I felt some type of way about this notion.

This was mainly for two reasons. The first was: my particular brand of feminism culminated in this thinking in the way that economic feminists felt that every woman should be able to run their own fortune 500 company one day. However, my end goal had just been called something for ‘ladies who lunch’.

The second reason was the fact that this showed a complete misunderstanding of what myself and fellow sex positive feminists are about. It implied that we had not done the intersectionality work and had simply woken up one day and been like ‘Condoms! Use them! Orgasms!’ That we are simply the fun cousin of the feminist family.

This is not the first time that this stream of thought had emerged. During a conversation entitled#SexingWhilstFeminist there were some tweeters who stated that this thread was reckless because it did not take into account the problems of women facing HIV on the continent. That our bubble gum conversation did not take into account the vulnerable members of society, the implied argument that sex was something fun to engage with once all the serious work was done.

But I care to counter that, sex is fuck off serious. What many do not understand about the notion of ‘riding dick for dicks sake’ is that as a sex positive woman not only have I looked at how yesterday’s ideas about marriage as a financial interaction have led to today’s rape culture but also looked at how HIV spread from mines affects the economic prospects of the oldest girl child raising her orphaned siblings. I have looked at looked at how a woman can be a CFO and be pressurized into having a baby, essentially facing the same situation as a woman in a rural village who’s told her entire existence is to pop out tiny humans. I have looked at how governments have policed access to safe abortion and maternal health whilst universities have constantly failed rape victims.

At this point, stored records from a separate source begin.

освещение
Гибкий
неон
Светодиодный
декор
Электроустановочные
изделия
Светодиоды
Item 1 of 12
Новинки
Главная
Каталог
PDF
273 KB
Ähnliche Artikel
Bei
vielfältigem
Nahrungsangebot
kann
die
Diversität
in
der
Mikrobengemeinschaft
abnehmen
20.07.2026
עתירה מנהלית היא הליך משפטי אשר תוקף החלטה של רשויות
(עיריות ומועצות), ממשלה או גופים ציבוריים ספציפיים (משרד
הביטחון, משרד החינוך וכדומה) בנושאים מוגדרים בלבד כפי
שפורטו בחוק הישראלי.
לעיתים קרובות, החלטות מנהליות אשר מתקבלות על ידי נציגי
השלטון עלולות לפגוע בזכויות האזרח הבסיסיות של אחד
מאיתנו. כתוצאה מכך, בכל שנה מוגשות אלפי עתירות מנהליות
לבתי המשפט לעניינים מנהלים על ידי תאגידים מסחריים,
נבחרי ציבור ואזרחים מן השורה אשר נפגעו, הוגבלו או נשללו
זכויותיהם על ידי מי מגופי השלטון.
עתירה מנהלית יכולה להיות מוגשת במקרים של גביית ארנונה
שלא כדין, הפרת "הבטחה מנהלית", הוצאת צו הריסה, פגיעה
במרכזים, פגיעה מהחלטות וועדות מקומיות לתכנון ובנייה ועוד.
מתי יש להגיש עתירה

I have looked this clusterfuck of interacting socio economic and political factors in the face and gone ‘not today Satan’. Riding dick for dicks sake is not simply about having sex but about choosing what happens to your body. It is not about only making sure that you are constantly doing the reverse cowgirl but also about having a giddy up on our sexual and, in turn, bodily autonomy.

Who owns your pussy is the basis of a number of these debates, be it rape culture, the right to marry off your girl child or even HIV prevention and access to abortion services. It even seeps into ideas of being able to breast feed in public. It seeps into a world where a woman’s hands can be chopped off because her husband blames her for a lack of offspring.

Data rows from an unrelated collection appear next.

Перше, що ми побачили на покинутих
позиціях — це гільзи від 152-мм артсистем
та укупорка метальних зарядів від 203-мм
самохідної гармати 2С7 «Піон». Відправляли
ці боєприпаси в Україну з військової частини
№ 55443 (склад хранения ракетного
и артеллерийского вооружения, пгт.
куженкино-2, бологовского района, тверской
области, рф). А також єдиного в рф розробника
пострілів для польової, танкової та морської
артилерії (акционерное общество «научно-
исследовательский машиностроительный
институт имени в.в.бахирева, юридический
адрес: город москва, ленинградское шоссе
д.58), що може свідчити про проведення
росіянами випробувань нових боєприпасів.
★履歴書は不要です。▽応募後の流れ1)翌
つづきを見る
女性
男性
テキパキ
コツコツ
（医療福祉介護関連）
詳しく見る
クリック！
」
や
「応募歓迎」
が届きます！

It is all about when can a woman’s sexuality be brandished and controlled and by who.

The sex positive rhetoric is no different from telling a young girl studying finance she can run a successful company one day. It may not happen today, or tomorrow but it can happen with enough internal and external work. It is about understanding that no matter who you are and where you come from and what you are facing you should hold the key to your vagina and in turn own your body. And that can be summarised as ‘ride that dick for dicks sake’ because it is not tied into you being a commodity, or you being something that can be ‘taken’, something that can be policed and something that can be controlled by anyone but you.

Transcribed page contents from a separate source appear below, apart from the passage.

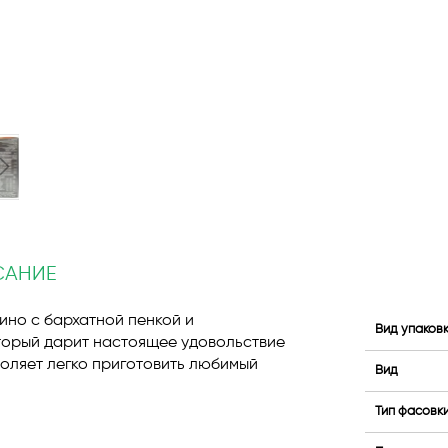
САНИЕ
ино с бархатной пенкой и
Вид упаков
торый дарит настоящее удовольствие
воляет легко приготовить любимый
Вид
Тип фасовк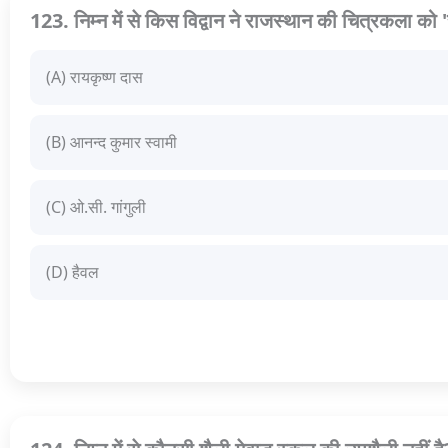
123. निम्न में से किस विद्वान ने राजस्थान की चित्रकला को
(A) रायकृष्ण दास
(B) आनन्द कुमार स्वामी
(C) ओ.सी. गांगुली
(D) हैवल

So can sex positive feminists be trusted with the revolution even though we are seen as the tequila sisters at this womanist party? Yes, because we have done the work and see the intersectionality and seek to tackle it on a whole host of levels.

From silent protests in front of the President of South Africa to holding online conversations, from teaching women that about the need for an end to forms of FGM to saying don’t fake orgasms sex positivity is often an important part missing in any rhetoric of women empowerment. Telling women that they can be President but not continuously telling them that they deserve to enjoy their bodies can be counterproductive. Sexual liberation is not a privilege thing. Our message is not any less important because it is framed in a fun way, we take the revolution into the bedrooms (and wherever else you may choose to get down and freaky).

Sex positive feminists, we got this.